In the book Hunch, Bernadette Jiwa says that:
When it comes to thinking and talking about winning ideas, culturally we have two distinct and opposing narratives:
Anyone could have done it” and, paradoxically, “Only they could have done it.” Good ideas are often either dismissed as obvious or, as author Charles Leadbeater says, destined only to be had by “special people in special places” — often as elite institutions and start-up incubators facilitated by PhDs, whiteboards, angel investors, or a stash of colored Post-its.
The last time you called something brilliant, what story were you telling yourself about its origin?
A sense of relief accompanies the belief that genius is found over there or by those people. Similarly, Jiwa notes that creative works are “devalued by the phrase ‘I could have done that myself,’ as if brilliance is reserved for something we don’t believe we ourselves could do.”
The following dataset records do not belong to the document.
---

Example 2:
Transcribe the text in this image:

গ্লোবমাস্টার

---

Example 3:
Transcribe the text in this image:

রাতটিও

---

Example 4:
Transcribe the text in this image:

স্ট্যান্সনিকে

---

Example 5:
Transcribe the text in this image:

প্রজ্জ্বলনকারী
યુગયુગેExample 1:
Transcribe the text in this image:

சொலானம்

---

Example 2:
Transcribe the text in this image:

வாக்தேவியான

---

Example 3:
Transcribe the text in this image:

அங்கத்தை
This othering of genius renders us free of the responsibility of pursuing greatness while also pandering to the universal, lurking fears of one’s own insufficiency, inferiority and ordinariness. This is an effective mechanism for maintaining the status quo and stiff arming innovation. And, conveniently, it leaves us quite comfortably off the hook for much of anything.
My senior year of high school I took a studio art class and I will always remember the teacher’s quick retort to any student who upon viewing Rothko might claim that even she could paint some colored squares on a canvas: “But you didn’t.”
Mr. Wooten had a point. You didn’t do it, Rothko did it.
Genius is found in the doing — through action and creation and presentation — or as Jiwa says, “discovery is ignited by behavior.” Those that unearth brilliance are those who have the courage to begin.
So then, the question becomes how might you begin?